## Material shown
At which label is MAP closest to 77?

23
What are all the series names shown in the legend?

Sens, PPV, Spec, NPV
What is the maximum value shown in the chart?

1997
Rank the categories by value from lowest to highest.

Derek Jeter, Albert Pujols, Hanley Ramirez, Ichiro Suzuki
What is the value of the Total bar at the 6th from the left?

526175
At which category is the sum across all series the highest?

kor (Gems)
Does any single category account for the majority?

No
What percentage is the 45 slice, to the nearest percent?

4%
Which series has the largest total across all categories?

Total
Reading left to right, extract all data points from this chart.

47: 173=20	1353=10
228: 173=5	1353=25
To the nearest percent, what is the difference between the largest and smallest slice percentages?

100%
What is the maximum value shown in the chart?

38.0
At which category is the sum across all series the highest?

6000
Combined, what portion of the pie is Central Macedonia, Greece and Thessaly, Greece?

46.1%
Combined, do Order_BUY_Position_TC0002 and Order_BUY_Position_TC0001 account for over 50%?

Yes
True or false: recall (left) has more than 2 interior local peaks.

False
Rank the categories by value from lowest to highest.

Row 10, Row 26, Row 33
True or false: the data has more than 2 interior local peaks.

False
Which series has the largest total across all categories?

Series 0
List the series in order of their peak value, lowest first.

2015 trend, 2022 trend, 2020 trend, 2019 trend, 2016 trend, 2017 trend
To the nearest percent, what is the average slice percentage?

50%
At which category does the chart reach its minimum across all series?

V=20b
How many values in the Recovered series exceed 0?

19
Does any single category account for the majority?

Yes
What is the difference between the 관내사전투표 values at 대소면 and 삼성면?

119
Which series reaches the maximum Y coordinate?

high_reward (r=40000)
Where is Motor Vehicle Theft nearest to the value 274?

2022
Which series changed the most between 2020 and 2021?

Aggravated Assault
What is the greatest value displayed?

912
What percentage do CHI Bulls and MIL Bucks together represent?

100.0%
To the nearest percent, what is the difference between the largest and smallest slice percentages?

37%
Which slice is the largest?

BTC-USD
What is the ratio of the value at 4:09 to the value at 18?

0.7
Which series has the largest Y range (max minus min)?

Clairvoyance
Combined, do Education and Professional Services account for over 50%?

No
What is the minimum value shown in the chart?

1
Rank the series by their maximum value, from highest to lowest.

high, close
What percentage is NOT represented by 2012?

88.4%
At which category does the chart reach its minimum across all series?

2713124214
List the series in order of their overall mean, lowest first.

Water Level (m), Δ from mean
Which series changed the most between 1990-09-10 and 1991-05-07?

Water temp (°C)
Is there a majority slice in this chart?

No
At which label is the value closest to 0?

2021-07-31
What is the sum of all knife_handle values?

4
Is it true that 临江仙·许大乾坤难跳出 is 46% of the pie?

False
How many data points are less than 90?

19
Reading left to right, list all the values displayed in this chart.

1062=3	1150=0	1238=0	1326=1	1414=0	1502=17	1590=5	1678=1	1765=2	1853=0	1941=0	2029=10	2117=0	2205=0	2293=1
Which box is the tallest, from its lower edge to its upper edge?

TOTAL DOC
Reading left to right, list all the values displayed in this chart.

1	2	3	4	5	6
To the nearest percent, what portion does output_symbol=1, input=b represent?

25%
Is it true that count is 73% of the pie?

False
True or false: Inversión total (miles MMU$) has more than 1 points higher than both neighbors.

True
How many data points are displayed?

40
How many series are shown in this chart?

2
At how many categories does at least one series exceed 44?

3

## What to work on
Gather every line of the listing above that contains the string "more", matching its case exactly.

## Response box
True or false: recall (left) has more than 2 interior local peaks.
True or false: the data has more than 2 interior local peaks.
True or false: Inversión total (miles MMU$) has more than 1 points higher than both neighbors.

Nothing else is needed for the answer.